24 Ağustos 2011 Çarşamba

destiny & daisy

hasta olmam sebebiyle erkenden yatınca ne biutiful'u bitirebildim ne de gece yarısını görebildim. tonlarca rüzgarın intikamı yavaş ve sağlam oluyor, kırgınlığın çelik putrelleri vücudumun her yerine saplanırken biraz iyi olmaya çalışıyorum. geçen hafta aldığım fakat bahsedilecek en az iki paragrafı olmasına rağmen henüz bahsetmediğim kırık boyunlu, mavi pervaneli ve zaman ayarlı kadersiz vantilatörüm sik ko'yu bile açamıyorum hastalığım biraz daha dallanıp budaklanmasın diye. erken yatınca haliyle erkenden kalkıyor ve başucumda duran herhangi bir kitabın herhangi bir sayfasından devam ediyorum. ikea'dan vaktiyle aldığım ve birkaç ay önce köşesini kırdığım lambanın ışığında kelimeler de bir başka parlıyor, günün anlamsız ısrarları henüz başlamadığından okuduklarımı derinlemesine anlıyor ve üzerine düşünebiliyorum. akşamları üzerine düşünebildiğim tek şey ne yemek yapmam gerektiği oluyor.

bu sabah ise 28 mart 2010'da, askerdeyken yazdığım bir yazıyı okudum. hayal ettiklerimin, bu hafta sonu yaptıklarımla birebir örtüştüğünü fark edince kaderin, benden bağımsız bir tanrının benim için yazdıklarından ziyade; benim kendim için yazdıklarımdan fazlası olmadığını, bu vesileyle de kendi kendimin tanrısı olduğumu yattığım yerden keşfettim. bir kanyonda ilerledikten sonra binlerce yıllık antik kentlere çıkmak, göller ve dağlar derken resmen geleceği görmüşüm bir kışlanın iki saatlik nöbetinde. bu yazdığımı tesadüfen okumasam başıma gelenlerin anlık kararlar ile şekillendiğini öne sürerdim fakat 1.5 sene öncesinden kelimesi kelimesine yazmışım ne varsa. saklıkent kanyonu'nda ilerledikten hemen sonra tlos'a çıkmak ve aynı günün sabahında gölde yansıyan dağ. demek ki kader var ve benim önceden yazdığım şeylerin satır arasında saklı. o yüzden yazarken iyiye meyletmek ve umudu korumak, hayal kurup bunların bir gün gerçekleşeceğini bilmek çok önemli, bir bakarsın la sagrada familia'nın önünde fotoğraf makinesi ile dikilir ve bitmeyen kulelere bakarken, mimarlık birinci sınıftaki ödevimi hatırlarım. gaudi'nin dehası önünde saygıyla eğilirken bütün bu olanları önceden gördüğümü ve belki de modern zaman kahinlerinden birisi olduğumu düşünürüm.

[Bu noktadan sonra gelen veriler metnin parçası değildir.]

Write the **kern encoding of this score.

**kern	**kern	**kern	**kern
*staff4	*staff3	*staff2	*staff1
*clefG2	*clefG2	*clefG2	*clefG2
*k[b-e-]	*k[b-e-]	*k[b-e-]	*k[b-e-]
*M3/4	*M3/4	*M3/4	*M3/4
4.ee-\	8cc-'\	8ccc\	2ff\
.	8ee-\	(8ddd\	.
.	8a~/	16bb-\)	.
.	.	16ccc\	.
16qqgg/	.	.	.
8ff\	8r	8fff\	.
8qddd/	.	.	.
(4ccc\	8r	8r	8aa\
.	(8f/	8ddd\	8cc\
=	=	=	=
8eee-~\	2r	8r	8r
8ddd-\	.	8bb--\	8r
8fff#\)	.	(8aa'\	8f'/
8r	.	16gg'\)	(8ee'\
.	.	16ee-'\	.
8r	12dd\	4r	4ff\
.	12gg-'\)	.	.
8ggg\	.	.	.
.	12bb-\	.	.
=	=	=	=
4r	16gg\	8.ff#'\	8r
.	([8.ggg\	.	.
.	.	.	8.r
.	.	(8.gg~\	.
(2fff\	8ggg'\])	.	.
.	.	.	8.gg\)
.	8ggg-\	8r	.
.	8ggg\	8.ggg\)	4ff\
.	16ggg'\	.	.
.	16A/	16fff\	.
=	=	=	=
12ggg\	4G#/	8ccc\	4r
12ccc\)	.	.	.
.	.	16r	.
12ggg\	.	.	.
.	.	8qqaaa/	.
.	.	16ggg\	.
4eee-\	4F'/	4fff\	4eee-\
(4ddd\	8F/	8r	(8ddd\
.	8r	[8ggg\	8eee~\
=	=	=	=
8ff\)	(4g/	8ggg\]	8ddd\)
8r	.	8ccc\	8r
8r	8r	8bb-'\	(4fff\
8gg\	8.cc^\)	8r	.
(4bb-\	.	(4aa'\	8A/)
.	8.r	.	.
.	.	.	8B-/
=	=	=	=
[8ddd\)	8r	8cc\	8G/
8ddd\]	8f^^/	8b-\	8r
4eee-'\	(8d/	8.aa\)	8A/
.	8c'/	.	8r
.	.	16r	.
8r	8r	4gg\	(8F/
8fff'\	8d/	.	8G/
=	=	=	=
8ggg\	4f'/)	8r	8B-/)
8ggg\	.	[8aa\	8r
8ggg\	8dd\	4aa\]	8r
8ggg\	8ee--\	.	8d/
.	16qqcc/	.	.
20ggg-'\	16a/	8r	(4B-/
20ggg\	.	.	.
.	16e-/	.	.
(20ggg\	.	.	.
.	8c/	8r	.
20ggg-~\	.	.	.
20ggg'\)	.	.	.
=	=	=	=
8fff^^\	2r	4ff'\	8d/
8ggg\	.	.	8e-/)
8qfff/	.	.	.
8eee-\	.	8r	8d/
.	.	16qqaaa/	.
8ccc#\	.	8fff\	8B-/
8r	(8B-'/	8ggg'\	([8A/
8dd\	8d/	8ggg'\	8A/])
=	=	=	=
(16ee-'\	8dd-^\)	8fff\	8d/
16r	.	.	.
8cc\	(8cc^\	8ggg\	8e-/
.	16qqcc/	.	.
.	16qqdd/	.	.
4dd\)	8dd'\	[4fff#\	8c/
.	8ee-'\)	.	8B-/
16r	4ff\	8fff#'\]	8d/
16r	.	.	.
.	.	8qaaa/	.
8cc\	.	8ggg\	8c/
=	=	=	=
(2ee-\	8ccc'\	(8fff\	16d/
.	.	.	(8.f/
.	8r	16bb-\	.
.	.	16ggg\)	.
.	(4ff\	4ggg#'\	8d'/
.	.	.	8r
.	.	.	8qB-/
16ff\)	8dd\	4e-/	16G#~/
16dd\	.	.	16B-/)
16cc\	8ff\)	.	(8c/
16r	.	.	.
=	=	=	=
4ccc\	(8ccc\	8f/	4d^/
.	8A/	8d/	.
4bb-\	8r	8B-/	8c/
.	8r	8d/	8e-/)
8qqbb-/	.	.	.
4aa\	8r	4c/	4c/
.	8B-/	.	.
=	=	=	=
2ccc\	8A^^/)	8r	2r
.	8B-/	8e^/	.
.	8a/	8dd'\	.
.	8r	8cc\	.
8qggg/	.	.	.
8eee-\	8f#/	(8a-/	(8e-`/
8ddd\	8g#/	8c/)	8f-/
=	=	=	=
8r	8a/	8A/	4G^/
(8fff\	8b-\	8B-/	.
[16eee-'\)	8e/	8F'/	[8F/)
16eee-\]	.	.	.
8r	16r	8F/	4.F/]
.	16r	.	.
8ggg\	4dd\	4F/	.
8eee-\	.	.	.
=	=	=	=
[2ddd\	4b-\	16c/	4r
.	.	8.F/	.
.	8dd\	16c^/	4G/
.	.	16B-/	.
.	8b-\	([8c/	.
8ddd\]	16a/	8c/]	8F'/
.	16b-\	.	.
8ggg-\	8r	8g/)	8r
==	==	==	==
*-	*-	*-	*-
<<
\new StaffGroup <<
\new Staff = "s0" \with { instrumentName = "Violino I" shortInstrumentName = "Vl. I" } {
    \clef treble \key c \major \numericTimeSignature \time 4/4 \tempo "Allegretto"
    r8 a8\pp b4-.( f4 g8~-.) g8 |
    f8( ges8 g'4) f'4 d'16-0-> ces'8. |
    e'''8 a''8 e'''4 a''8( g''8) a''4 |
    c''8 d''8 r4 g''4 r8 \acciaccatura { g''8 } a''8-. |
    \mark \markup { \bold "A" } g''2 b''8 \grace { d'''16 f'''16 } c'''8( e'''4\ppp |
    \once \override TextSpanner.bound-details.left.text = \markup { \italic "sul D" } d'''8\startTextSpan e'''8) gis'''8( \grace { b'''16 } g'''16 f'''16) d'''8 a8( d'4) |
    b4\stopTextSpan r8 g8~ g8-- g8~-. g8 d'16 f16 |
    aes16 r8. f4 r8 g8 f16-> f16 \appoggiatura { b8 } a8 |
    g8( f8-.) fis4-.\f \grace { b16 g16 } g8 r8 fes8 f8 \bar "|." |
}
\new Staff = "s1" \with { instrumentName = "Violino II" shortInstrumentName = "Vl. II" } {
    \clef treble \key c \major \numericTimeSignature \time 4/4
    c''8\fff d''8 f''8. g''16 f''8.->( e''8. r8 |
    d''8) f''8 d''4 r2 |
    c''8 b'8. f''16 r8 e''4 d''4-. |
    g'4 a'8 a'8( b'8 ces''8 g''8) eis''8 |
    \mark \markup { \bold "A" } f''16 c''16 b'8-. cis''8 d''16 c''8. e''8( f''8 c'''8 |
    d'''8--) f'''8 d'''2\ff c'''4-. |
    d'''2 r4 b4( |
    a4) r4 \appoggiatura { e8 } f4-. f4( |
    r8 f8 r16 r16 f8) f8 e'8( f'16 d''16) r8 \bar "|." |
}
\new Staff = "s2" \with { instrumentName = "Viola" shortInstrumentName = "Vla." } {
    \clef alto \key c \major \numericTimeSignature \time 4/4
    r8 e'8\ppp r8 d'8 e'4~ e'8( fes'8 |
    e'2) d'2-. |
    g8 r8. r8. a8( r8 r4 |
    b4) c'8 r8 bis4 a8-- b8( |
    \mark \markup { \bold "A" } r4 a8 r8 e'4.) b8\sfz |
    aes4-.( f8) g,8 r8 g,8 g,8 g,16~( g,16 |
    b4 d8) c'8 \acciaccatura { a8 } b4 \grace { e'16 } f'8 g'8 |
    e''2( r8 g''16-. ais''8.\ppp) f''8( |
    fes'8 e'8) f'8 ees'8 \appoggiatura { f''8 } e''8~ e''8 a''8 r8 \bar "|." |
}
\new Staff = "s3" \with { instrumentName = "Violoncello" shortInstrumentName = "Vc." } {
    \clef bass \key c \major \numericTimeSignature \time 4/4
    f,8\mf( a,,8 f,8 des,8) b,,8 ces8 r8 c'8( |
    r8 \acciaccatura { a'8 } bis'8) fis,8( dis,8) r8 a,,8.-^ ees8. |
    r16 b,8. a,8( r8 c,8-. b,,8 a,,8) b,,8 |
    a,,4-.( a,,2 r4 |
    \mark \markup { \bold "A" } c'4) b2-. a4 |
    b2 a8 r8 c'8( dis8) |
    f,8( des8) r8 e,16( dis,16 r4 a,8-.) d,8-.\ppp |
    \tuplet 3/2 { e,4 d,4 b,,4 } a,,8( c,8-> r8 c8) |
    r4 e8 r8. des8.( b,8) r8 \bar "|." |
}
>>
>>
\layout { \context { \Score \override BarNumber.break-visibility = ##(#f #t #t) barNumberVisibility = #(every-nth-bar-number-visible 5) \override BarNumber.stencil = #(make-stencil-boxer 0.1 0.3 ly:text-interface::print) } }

beni daha iyi yapsın diye içmekte bulunduğum papatya çayının hemen arkasında, birkaç gündür gelen ilhamın bana verdiği yetkiye ve patronun yaptığım alternatifleri çok beğenmesinin verdiği motivasyona dayanarak söylüyorum ki; eğer tanrı olsaydım ilk önce yere çöp atanların, tükürenlerin ve başkasını rahatsız edenlerin cezasını hemen oracıkta verir hesap gününü falan beklemezdim. doğum kontrolü standart paket içinde gelirdi, iki taneden sonra otomatik kesici devreye girerdi. insanlığı yönetmiyor, motor sürüyoruz sanki anasını satayım. ilkokulda ders olmazdı, çocuklar gün boyu her türlü oyunu oynasın diye düzenlemeler yapardım. karne baskısı ve takdir edilme arzusuyla manyaklaşan çocuklar rahat bir nefes alırdı, zaten onca sene matematik gördükten sonra tek yaptığım, market alışverişini kasaya gitmeden önce kafamdan toplamaya çalışmaktan fazlası değil. dost yoğurdun türevini alsam ne almasam ne.

bu vesileyle tüm islam aleminin yaklaşan ramazan bayramını kutlarım, biz de din yancısı gibiyiz. oruç yok, namaz yok, tatilinden faydalanıyoruz.